Tuesday, March 22, 2011

Teaching by Doing

I found myself thoroughly interested with this chapter (4th) of Wong's book. The concept of learning by doing is nothing new to me, but I loved the way she explained how it related to dialogic pedagogy. With Wong quoting Mao, "Our chief method is to learn warfare through warfare" (128) and adding the comment about the pear (the only way to know what it tastes like is to actually taste it), I couldn't help by think of teaching. I found myself trying to relate this to other areas (Non-TESOL) of teaching as well. For example what would a regular English, history, or psychology class look like if this methodology was accepted. I could easily see the method working for teaching writing. (Learning how to write by writing.) That seems like common sense. I wonder though, what would a high school literature class look like? Learning literature by doing literature? I'd imagine it would go beyond character sketches and book reports, but I can't think of anything that would be considered "doing literature." Perhaps writing book reviews for a school or local news paper. The same types of problems come to me when thinking about history. How do you learn history by doing history? Writing news articles for current events? Perhaps this is simply my naivety about the different types of things people in these disciplines "do"... (although I am certified to teach in each area). Maybe this warrants more research on my part. What ideas can you think of?
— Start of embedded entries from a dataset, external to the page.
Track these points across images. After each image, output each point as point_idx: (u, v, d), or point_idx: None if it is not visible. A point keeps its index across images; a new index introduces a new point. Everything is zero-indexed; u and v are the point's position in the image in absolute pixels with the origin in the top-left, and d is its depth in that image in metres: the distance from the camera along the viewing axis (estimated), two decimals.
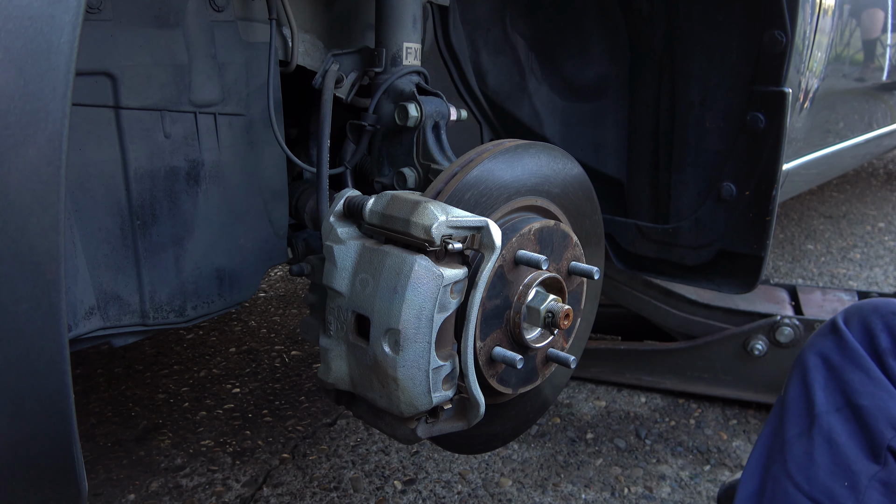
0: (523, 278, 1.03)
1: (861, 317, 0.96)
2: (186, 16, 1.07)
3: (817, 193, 4.66)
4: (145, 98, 1.03)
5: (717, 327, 1.98)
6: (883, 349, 0.91)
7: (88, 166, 1.00)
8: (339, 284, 0.97)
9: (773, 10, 1.29)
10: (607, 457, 1.78)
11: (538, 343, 1.06)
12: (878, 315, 0.94)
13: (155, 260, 1.10)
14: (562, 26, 1.62)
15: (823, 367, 0.95)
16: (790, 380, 1.00)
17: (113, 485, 1.65)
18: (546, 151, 1.15)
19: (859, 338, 0.93)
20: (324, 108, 1.20)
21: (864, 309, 0.96)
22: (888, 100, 2.73)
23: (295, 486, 1.65)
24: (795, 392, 0.97)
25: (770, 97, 1.35)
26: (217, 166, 1.15)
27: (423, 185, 1.21)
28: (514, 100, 1.69)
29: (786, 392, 1.00)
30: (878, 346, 0.91)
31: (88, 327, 1.04)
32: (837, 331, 0.96)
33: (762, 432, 1.01)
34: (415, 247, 0.91)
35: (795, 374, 0.99)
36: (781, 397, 1.00)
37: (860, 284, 3.08)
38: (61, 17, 0.50)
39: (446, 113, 1.24)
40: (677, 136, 1.51)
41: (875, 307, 0.96)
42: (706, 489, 1.66)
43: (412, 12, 1.26)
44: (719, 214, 1.49)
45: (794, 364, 1.01)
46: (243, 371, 2.22)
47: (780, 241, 3.66)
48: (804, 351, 1.00)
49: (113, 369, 2.21)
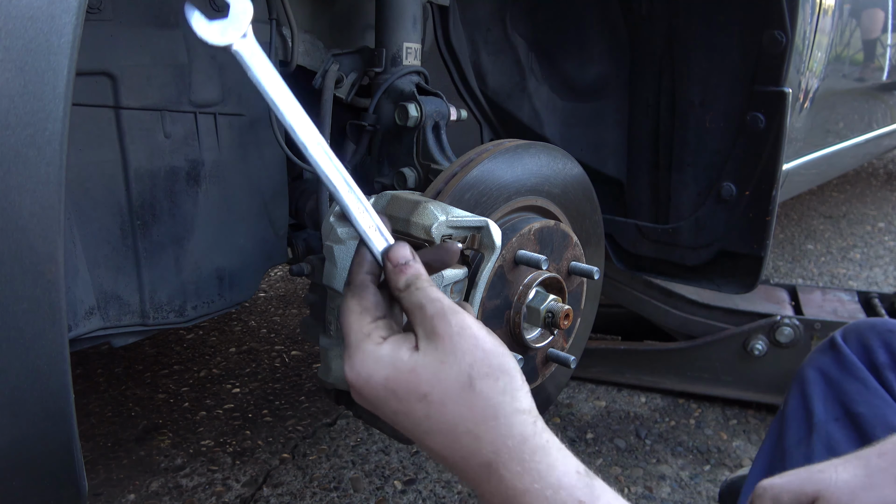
0: (523, 278, 1.03)
1: (858, 334, 0.98)
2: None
3: (817, 193, 4.66)
4: (145, 98, 1.03)
5: (717, 327, 1.98)
6: (880, 363, 0.93)
7: (88, 166, 1.00)
8: (339, 284, 0.97)
9: (773, 10, 1.29)
10: (607, 457, 1.78)
11: (538, 343, 1.06)
12: (874, 332, 0.97)
13: (155, 260, 1.10)
14: (562, 26, 1.62)
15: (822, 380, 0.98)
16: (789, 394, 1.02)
17: (113, 485, 1.65)
18: (546, 151, 1.15)
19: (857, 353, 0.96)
20: (324, 108, 1.20)
21: (862, 327, 0.99)
22: (888, 100, 2.73)
23: (295, 486, 1.65)
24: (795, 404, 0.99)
25: (770, 97, 1.35)
26: (217, 166, 1.15)
27: (423, 185, 1.21)
28: (514, 100, 1.69)
29: (785, 405, 1.02)
30: (876, 361, 0.94)
31: (88, 327, 1.04)
32: (836, 347, 0.99)
33: (763, 444, 1.03)
34: (415, 246, 0.91)
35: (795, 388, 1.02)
36: (781, 411, 1.03)
37: (860, 284, 3.08)
38: (61, 17, 0.50)
39: (446, 113, 1.24)
40: (677, 136, 1.51)
41: (872, 325, 0.99)
42: (706, 489, 1.66)
43: (412, 12, 1.26)
44: (719, 214, 1.49)
45: (794, 379, 1.04)
46: (243, 371, 2.22)
47: (780, 241, 3.66)
48: (803, 366, 1.03)
49: (113, 369, 2.21)
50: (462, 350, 0.56)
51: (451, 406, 0.56)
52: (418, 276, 0.60)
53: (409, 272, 0.60)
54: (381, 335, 0.59)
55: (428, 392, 0.56)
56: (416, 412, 0.56)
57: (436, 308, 0.58)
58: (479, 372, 0.56)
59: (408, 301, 0.60)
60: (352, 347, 0.59)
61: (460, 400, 0.55)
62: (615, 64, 1.59)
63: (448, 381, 0.56)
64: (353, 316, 0.60)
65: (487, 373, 0.56)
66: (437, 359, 0.56)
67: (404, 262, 0.61)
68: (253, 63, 0.57)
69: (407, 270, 0.61)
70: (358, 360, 0.58)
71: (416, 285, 0.60)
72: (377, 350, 0.58)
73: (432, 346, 0.57)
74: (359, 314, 0.60)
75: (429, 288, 0.59)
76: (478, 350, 0.56)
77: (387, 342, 0.58)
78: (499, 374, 0.56)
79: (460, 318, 0.57)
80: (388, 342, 0.58)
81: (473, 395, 0.55)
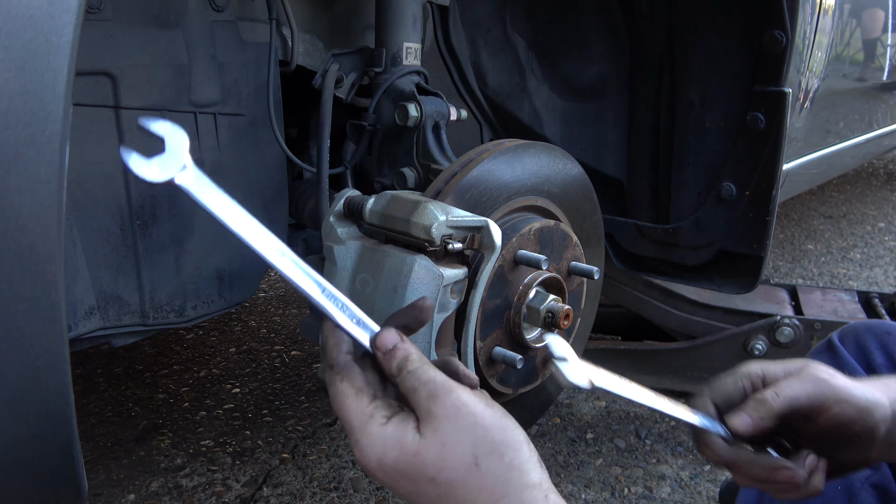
0: (523, 278, 1.03)
1: (856, 335, 0.99)
2: (186, 16, 1.07)
3: (817, 193, 4.66)
4: (145, 98, 1.04)
5: (718, 327, 1.98)
6: (877, 365, 0.94)
7: (88, 166, 1.00)
8: (339, 284, 0.97)
9: (773, 10, 1.29)
10: (607, 457, 1.78)
11: (538, 343, 1.06)
12: (871, 334, 0.97)
13: (155, 260, 1.10)
14: (562, 26, 1.62)
15: None
16: None
17: (113, 485, 1.65)
18: (546, 151, 1.15)
19: (854, 355, 0.96)
20: (324, 108, 1.20)
21: (859, 328, 1.00)
22: (888, 100, 2.73)
23: (295, 486, 1.65)
24: None
25: (770, 97, 1.35)
26: (217, 166, 1.15)
27: (423, 185, 1.21)
28: (514, 100, 1.69)
29: None
30: (873, 363, 0.94)
31: (88, 327, 1.04)
32: (833, 348, 0.99)
33: None
34: (415, 247, 0.91)
35: None
36: None
37: (860, 284, 3.08)
38: (61, 16, 0.50)
39: (446, 113, 1.24)
40: (677, 136, 1.51)
41: (869, 326, 0.99)
42: (706, 489, 1.66)
43: (412, 12, 1.26)
44: (719, 214, 1.49)
45: None
46: (243, 371, 2.22)
47: (780, 241, 3.66)
48: None
49: (113, 369, 2.21)
50: (462, 430, 0.55)
51: (459, 488, 0.55)
52: (407, 357, 0.59)
53: (398, 355, 0.59)
54: (383, 415, 0.57)
55: (435, 475, 0.55)
56: (427, 494, 0.56)
57: (429, 390, 0.57)
58: (482, 450, 0.55)
59: (402, 385, 0.59)
60: (357, 431, 0.57)
61: (468, 481, 0.55)
62: (615, 64, 1.59)
63: (453, 462, 0.55)
64: (349, 399, 0.58)
65: (491, 449, 0.55)
66: (439, 441, 0.55)
67: (392, 346, 0.60)
68: (198, 191, 0.56)
69: (397, 354, 0.60)
70: (366, 444, 0.56)
71: (406, 368, 0.59)
72: (383, 431, 0.56)
73: (431, 428, 0.55)
74: (355, 396, 0.58)
75: (420, 368, 0.58)
76: (478, 428, 0.55)
77: (390, 422, 0.57)
78: (503, 449, 0.55)
79: (454, 396, 0.56)
80: (392, 423, 0.57)
81: (480, 475, 0.54)
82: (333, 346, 0.61)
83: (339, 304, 0.61)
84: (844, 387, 0.70)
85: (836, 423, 0.69)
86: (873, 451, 0.71)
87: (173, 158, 0.56)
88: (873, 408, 0.69)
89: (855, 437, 0.70)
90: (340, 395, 0.59)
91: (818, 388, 0.69)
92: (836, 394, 0.69)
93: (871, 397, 0.70)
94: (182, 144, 0.56)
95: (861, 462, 0.74)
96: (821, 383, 0.70)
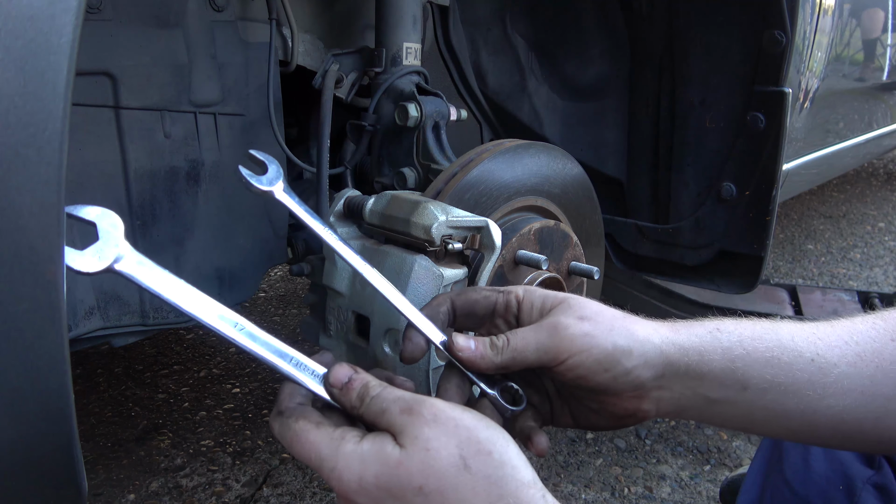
0: (523, 278, 1.03)
1: None
2: (186, 16, 1.07)
3: (817, 193, 4.66)
4: (145, 98, 1.04)
5: None
6: None
7: (88, 166, 1.00)
8: (339, 284, 0.97)
9: (773, 10, 1.29)
10: (607, 457, 1.78)
11: None
12: None
13: (155, 260, 1.10)
14: (562, 26, 1.62)
15: None
16: None
17: (113, 485, 1.65)
18: (546, 151, 1.15)
19: None
20: (324, 108, 1.20)
21: None
22: (888, 100, 2.73)
23: (295, 486, 1.65)
24: None
25: (770, 97, 1.35)
26: (217, 166, 1.15)
27: (423, 185, 1.21)
28: (514, 100, 1.69)
29: None
30: None
31: (88, 327, 1.04)
32: None
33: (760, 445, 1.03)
34: (415, 247, 0.91)
35: None
36: None
37: (860, 284, 3.08)
38: (61, 16, 0.50)
39: (446, 113, 1.24)
40: (677, 136, 1.51)
41: None
42: (706, 489, 1.66)
43: (412, 12, 1.26)
44: (719, 214, 1.49)
45: None
46: (243, 371, 2.22)
47: (780, 241, 3.66)
48: None
49: (113, 369, 2.21)
50: (444, 433, 0.52)
51: (450, 494, 0.51)
52: (366, 384, 0.56)
53: (355, 386, 0.56)
54: (354, 435, 0.53)
55: (423, 484, 0.51)
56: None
57: (399, 406, 0.53)
58: (469, 451, 0.51)
59: (369, 413, 0.55)
60: (329, 458, 0.52)
61: (459, 485, 0.51)
62: (615, 64, 1.59)
63: (440, 468, 0.51)
64: (311, 433, 0.54)
65: (479, 449, 0.52)
66: (421, 447, 0.51)
67: (347, 379, 0.57)
68: (140, 275, 0.54)
69: (353, 385, 0.57)
70: (343, 466, 0.52)
71: (369, 395, 0.55)
72: (359, 448, 0.52)
73: (411, 436, 0.52)
74: (316, 427, 0.54)
75: (384, 391, 0.55)
76: (461, 429, 0.52)
77: (365, 440, 0.53)
78: (490, 446, 0.52)
79: (429, 404, 0.53)
80: (367, 440, 0.53)
81: (471, 477, 0.51)
82: (287, 396, 0.58)
83: (297, 361, 0.59)
84: (585, 335, 0.61)
85: (574, 376, 0.62)
86: (644, 401, 0.64)
87: (108, 245, 0.53)
88: (621, 355, 0.61)
89: (600, 388, 0.62)
90: (301, 433, 0.54)
91: (552, 340, 0.62)
92: (572, 344, 0.61)
93: (620, 343, 0.62)
94: (115, 228, 0.53)
95: (634, 414, 0.65)
96: (556, 333, 0.62)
I feel like this approach is similar to the "practice what you preach" mentality. If people are doing work in their discipline they'd be more prepared to help students do work in the discipline. As I read, I was thinking about some of my own learning experiences of learning by doing and the concept that practice reinforces knowledge. Prior to college, I attended beauty school. Beginning by taking classes and then slowly adding in hours on actual clients, I learned how to cut, color, style, perm, etc. The more hours I spent with clients, the more I wanted (and needed) to know. Even after I graduated and got my first job in a salon, other stylists told me that all beauty school teaches is the basics. After a few years of doing hair, I can say they were definitely right. I feel that I learned more by doing hair than by learning about doing hair. My experience with teaching is similar. I've taken countless classes on teaching during my undergrad, but nothing can prepare people better for teaching than by actually teaching. No class can really prepare people for parent-teacher conferences or managing the insane paper load of a high school English teacher. I think back on my own experiences and have to wonder how I can provide the same types of eye-opening, engaging learning experiences for my students.

1 comment:

  1. I feel the same way that you feel about learning by doing. You learned so much by actually doing hair. I learned a lot of Spanish by living in the culture.

    I also feel that I have learned much more about managing kids through being a camp counselor than I have in school. Although a camp counselor is completely different than being a teacher... I feel that I have developed many essential skills through practicing over the summer with my campers. Many of these skills will carry over to my classroom, and I could never understand completely these skills by reading about them in a class. It's just easier to do it.